*Task goal:*
Write out the whole listing again, exactly.

*Listed entries:*
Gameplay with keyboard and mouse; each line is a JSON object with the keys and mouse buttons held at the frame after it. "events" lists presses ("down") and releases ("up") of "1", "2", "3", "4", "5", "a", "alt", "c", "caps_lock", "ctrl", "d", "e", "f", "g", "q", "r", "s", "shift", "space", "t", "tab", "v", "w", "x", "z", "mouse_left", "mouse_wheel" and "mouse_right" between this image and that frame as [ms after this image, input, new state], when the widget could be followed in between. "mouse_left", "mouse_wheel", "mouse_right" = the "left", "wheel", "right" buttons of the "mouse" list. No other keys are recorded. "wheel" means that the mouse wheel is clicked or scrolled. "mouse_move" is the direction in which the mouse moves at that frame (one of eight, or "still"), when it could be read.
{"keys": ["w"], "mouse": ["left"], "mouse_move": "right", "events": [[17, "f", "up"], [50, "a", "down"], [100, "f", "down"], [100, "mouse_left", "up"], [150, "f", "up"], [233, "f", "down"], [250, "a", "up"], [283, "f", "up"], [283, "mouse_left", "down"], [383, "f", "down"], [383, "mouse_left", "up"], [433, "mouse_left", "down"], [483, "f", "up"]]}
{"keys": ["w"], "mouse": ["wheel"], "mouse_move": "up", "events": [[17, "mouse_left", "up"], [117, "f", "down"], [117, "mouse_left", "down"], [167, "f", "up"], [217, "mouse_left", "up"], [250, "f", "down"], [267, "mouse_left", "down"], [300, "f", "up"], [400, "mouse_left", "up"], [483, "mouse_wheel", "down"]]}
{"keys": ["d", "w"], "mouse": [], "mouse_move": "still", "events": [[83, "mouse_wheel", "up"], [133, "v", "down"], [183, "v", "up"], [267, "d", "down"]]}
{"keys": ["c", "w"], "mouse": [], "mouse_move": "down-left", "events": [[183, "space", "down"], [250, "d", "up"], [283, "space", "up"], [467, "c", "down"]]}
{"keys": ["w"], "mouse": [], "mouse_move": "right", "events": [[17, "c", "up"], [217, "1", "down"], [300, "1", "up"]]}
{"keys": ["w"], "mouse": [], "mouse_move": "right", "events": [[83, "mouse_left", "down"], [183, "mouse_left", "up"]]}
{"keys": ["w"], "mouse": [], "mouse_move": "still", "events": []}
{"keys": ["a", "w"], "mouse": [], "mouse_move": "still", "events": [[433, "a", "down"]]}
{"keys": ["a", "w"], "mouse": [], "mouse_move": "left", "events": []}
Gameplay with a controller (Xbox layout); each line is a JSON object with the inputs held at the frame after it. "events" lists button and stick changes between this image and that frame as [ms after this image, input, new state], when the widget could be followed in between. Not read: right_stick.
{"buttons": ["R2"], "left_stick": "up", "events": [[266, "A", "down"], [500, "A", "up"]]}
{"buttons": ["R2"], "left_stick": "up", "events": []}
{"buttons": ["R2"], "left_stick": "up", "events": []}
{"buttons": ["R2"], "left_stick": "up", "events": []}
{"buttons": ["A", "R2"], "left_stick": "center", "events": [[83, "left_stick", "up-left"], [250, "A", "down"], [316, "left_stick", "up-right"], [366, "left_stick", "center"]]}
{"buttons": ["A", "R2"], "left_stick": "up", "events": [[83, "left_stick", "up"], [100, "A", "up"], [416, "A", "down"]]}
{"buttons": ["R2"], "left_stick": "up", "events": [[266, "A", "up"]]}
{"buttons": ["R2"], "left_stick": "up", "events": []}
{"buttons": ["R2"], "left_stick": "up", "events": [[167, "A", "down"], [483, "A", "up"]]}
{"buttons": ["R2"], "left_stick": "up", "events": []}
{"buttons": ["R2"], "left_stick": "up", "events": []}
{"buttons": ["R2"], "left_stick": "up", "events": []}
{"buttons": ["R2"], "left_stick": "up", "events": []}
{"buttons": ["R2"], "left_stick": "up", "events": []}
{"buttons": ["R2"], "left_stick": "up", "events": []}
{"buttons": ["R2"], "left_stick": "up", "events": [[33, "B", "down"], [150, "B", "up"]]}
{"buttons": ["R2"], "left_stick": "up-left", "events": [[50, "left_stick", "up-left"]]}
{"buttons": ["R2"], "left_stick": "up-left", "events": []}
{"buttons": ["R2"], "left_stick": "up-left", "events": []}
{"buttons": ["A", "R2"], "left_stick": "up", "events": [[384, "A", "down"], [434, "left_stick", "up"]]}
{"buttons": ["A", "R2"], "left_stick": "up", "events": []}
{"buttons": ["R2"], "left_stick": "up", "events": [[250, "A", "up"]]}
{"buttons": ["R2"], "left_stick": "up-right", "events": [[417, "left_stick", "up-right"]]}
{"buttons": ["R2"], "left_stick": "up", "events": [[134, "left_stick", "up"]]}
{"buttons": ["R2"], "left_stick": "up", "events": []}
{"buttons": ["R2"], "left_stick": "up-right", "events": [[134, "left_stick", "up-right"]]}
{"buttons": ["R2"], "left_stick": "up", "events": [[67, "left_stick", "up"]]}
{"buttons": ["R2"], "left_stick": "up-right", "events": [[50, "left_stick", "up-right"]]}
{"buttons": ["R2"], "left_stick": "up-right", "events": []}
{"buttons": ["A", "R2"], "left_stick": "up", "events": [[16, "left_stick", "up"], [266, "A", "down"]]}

*Your response:*
Gameplay with keyboard and mouse; each line is a JSON object with the keys and mouse buttons held at the frame after it. "events" lists presses ("down") and releases ("up") of "1", "2", "3", "4", "5", "a", "alt", "c", "caps_lock", "ctrl", "d", "e", "f", "g", "q", "r", "s", "shift", "space", "t", "tab", "v", "w", "x", "z", "mouse_left", "mouse_wheel" and "mouse_right" between this image and that frame as [ms after this image, input, new state], when the widget could be followed in between. "mouse_left", "mouse_wheel", "mouse_right" = the "left", "wheel", "right" buttons of the "mouse" list. No other keys are recorded. "wheel" means that the mouse wheel is clicked or scrolled. "mouse_move" is the direction in which the mouse moves at that frame (one of eight, or "still"), when it could be read.
{"keys": ["w"], "mouse": ["left"], "mouse_move": "right", "events": [[17, "f", "up"], [50, "a", "down"], [100, "f", "down"], [100, "mouse_left", "up"], [150, "f", "up"], [233, "f", "down"], [250, "a", "up"], [283, "f", "up"], [283, "mouse_left", "down"], [383, "f", "down"], [383, "mouse_left", "up"], [433, "mouse_left", "down"], [483, "f", "up"]]}
{"keys": ["w"], "mouse": ["wheel"], "mouse_move": "up", "events": [[17, "mouse_left", "up"], [117, "f", "down"], [117, "mouse_left", "down"], [167, "f", "up"], [217, "mouse_left", "up"], [250, "f", "down"], [267, "mouse_left", "down"], [300, "f", "up"], [400, "mouse_left", "up"], [483, "mouse_wheel", "down"]]}
{"keys": ["d", "w"], "mouse": [], "mouse_move": "still", "events": [[83, "mouse_wheel", "up"], [133, "v", "down"], [183, "v", "up"], [267, "d", "down"]]}
{"keys": ["c", "w"], "mouse": [], "mouse_move": "down-left", "events": [[183, "space", "down"], [250, "d", "up"], [283, "space", "up"], [467, "c", "down"]]}
{"keys": ["w"], "mouse": [], "mouse_move": "right", "events": [[17, "c", "up"], [217, "1", "down"], [300, "1", "up"]]}
{"keys": ["w"], "mouse": [], "mouse_move": "right", "events": [[83, "mouse_left", "down"], [183, "mouse_left", "up"]]}
{"keys": ["w"], "mouse": [], "mouse_move": "still", "events": []}
{"keys": ["a", "w"], "mouse": [], "mouse_move": "still", "events": [[433, "a", "down"]]}
{"keys": ["a", "w"], "mouse": [], "mouse_move": "left", "events": []}
Gameplay with a controller (Xbox layout); each line is a JSON object with the inputs held at the frame after it. "events" lists button and stick changes between this image and that frame as [ms after this image, input, new state], when the widget could be followed in between. Not read: right_stick.
{"buttons": ["R2"], "left_stick": "up", "events": [[266, "A", "down"], [500, "A", "up"]]}
{"buttons": ["R2"], "left_stick": "up", "events": []}
{"buttons": ["R2"], "left_stick": "up", "events": []}
{"buttons": ["R2"], "left_stick": "up", "events": []}
{"buttons": ["A", "R2"], "left_stick": "center", "events": [[83, "left_stick", "up-left"], [250, "A", "down"], [316, "left_stick", "up-right"], [366, "left_stick", "center"]]}
{"buttons": ["A", "R2"], "left_stick": "up", "events": [[83, "left_stick", "up"], [100, "A", "up"], [416, "A", "down"]]}
{"buttons": ["R2"], "left_stick": "up", "events": [[266, "A", "up"]]}
{"buttons": ["R2"], "left_stick": "up", "events": []}
{"buttons": ["R2"], "left_stick": "up", "events": [[167, "A", "down"], [483, "A", "up"]]}
{"buttons": ["R2"], "left_stick": "up", "events": []}
{"buttons": ["R2"], "left_stick": "up", "events": []}
{"buttons": ["R2"], "left_stick": "up", "events": []}
{"buttons": ["R2"], "left_stick": "up", "events": []}
{"buttons": ["R2"], "left_stick": "up", "events": []}
{"buttons": ["R2"], "left_stick": "up", "events": []}
{"buttons": ["R2"], "left_stick": "up", "events": [[33, "B", "down"], [150, "B", "up"]]}
{"buttons": ["R2"], "left_stick": "up-left", "events": [[50, "left_stick", "up-left"]]}
{"buttons": ["R2"], "left_stick": "up-left", "events": []}
{"buttons": ["R2"], "left_stick": "up-left", "events": []}
{"buttons": ["A", "R2"], "left_stick": "up", "events": [[384, "A", "down"], [434, "left_stick", "up"]]}
{"buttons": ["A", "R2"], "left_stick": "up", "events": []}
{"buttons": ["R2"], "left_stick": "up", "events": [[250, "A", "up"]]}
{"buttons": ["R2"], "left_stick": "up-right", "events": [[417, "left_stick", "up-right"]]}
{"buttons": ["R2"], "left_stick": "up", "events": [[134, "left_stick", "up"]]}
{"buttons": ["R2"], "left_stick": "up", "events": []}
{"buttons": ["R2"], "left_stick": "up-right", "events": [[134, "left_stick", "up-right"]]}
{"buttons": ["R2"], "left_stick": "up", "events": [[67, "left_stick", "up"]]}
{"buttons": ["R2"], "left_stick": "up-right", "events": [[50, "left_stick", "up-right"]]}
{"buttons": ["R2"], "left_stick": "up-right", "events": []}
{"buttons": ["A", "R2"], "left_stick": "up", "events": [[16, "left_stick", "up"], [266, "A", "down"]]}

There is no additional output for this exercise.